It's fine to discuss if not perhaps question whether the Redskins should re-sign Kirk Cousins. Pondering if he's one of the game's best isn't worth anyone's time.

As the calendar flipped to 2017, the Washington Redskins season ended with that all too familiar “déjà vu all over again” feeling. When Kirk Cousins' late fourth-quarter pass landed in the hands of New York cornerback Dominique Rodgers-Cromartie* instead of intended target Pierre Garcon, the Redskins’ hope of back-to-back playoff seasons for the first time since the early-1990's came crashing to a sudden halt. As the Giants celebrated inside FedEx Field, the faction of never-Kirkers, celebrated more than fans of the Big Blue. The play had every TV network and radio talk show plus fans from all over to ask a specific question:“Is Kirk Cousins an elite quarterback?” 

(*Cromartie had the same number of catches Sunday as Redskins wide receiver Jamison Crowder. Explain that?), 

While the “Is Cousins Elite” question seems obvious in the wake of the devastating loss, it is also the single dumbest question in all of D.C. sports. It is asinine because there is no formula that makes a quarterback elite. If you read me regularly you know I love to point to stats. I could easily use numbers to prove Kirk is an elite quarterback -- since he was named starter Cousins has a better QB rating (99.3) than Green Bay's Aaron Rodgers (98.6). Just as easily, I can use stats to prove him to be average; since he was named starter Cousins is 15th in touchdown percentage (4.70) which ties with the thoroughly mediocre Blake Bortles.
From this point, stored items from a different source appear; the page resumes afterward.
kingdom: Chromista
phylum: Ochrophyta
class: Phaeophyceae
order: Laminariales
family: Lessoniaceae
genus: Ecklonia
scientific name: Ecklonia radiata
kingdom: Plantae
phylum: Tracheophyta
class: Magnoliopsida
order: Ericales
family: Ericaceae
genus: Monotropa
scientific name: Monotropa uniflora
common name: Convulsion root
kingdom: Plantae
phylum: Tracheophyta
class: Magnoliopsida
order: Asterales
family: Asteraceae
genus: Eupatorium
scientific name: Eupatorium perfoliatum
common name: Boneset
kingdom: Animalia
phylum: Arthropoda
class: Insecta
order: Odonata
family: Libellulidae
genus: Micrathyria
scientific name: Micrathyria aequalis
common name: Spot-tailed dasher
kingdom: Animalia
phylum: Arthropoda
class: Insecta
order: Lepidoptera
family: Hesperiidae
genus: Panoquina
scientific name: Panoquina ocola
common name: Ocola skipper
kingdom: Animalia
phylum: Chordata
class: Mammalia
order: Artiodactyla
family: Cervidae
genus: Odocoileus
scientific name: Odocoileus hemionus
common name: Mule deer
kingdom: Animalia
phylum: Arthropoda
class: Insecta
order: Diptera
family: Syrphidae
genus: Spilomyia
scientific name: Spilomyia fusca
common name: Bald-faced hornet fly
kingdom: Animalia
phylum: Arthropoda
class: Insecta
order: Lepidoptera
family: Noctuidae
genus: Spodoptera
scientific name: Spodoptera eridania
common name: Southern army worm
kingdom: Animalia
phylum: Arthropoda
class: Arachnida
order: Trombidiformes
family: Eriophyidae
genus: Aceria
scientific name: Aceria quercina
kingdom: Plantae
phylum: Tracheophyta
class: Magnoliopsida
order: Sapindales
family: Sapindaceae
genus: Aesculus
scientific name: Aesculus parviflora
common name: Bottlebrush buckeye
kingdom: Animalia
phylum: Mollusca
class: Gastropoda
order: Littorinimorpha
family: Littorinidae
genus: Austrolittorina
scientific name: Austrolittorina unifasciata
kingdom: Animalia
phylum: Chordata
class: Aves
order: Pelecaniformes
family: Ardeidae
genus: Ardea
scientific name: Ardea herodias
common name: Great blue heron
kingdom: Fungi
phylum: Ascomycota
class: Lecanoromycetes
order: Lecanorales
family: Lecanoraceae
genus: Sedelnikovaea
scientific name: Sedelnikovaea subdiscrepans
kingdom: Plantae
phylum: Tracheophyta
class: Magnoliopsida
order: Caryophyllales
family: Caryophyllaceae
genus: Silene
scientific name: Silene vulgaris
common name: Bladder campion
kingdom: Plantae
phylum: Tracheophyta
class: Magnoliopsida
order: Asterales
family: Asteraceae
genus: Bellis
The question shouldn’t be “Is Cousins Elite." The ONLY question should be “Should Cousins be re-signed?” I find it comical that some pundits and fans believe the Redskins should re-sign Cousins but only if the figure is below a certain amount, typically $20 million. That argument is laughable. Either Cousins is your quarterback or not. The extra $3 or 4 million per season means nothing especially for a team that didn’t utilize all their cap space this season.

According to, the Redskins finished the season with $15,679,777 in unused cap space. (Pro Bowl safety Eric Weddle signed last offseason by the Ravens with a cap number of $3.7M this season. Do you think the Redskins secondary could have used him this season?). With nearly $16M in self-inflicted unused cap space, Giants owner John Mara must be laughing his ass off all the way to Lambeau Field for his team’s playoff game.

If you are a true Redskin fan and a never Kirk’er, I would suggest placing a long-term Cousins deal in the same bucket as the Washington Nationals deal for Jayson Werth. Yes, the Nationals overpaid for the right fielder but they were trying to establish that their franchise was no longer a laughing stock and serious about winning. While Werth has not brought a title to Half Street, he has been a part of a franchise that is a perennial contender and delivered the biggest playoff moment in franchise history. The Redskins need to do the same.

For the first time since Joe Gibbs original retirement in 1993, the Skins are not mentioned in the same breath as bumbling franchises like the Browns and Jaguars. Having the front office back their quarterback is the best way to continue moving forward. The head coach already has.

“I don’t know what Kirk has to do as a quarterback to prove that he belongs in the National Football League as a starter," Jay Gruden said moment's after the season-ending loss. "I think he had a great year. There were some tough decisions made today. ... Overall, I think the amount of times he dropped back to pass and made some unbelievable throws in some great games, I think he belongs in the NFL as a starting quarterback, that’s for sure, and hopefully it’s here.”

As for the silly question, here's the thing. No one can answer with 100% certainty if Cousins is elite or not. What Kirk has done since being named starter is deliver an overall winning record (17-14-1) and a division title, with a mediocre running game, a below average special teams and defense that hasn’t been able to get off the field in two years. The choice seems pretty simple. Pay the Man market value, between $22-24 million per season, fix the defense and continue to compete for the playoffs every season -- or let him walk and start all over with a young quarterback.

That normally means years of losing while he HOPEFULLY develops. For every one Dak Prescott or Russell Wilson -- both middle round selections --  you’ll find top-10 flops like Blaine Gabbert or Mark Sanchez. For a franchise that has won 10 games only three times in the last 25 seasons, I say stop over analyzing and pay the man. Period.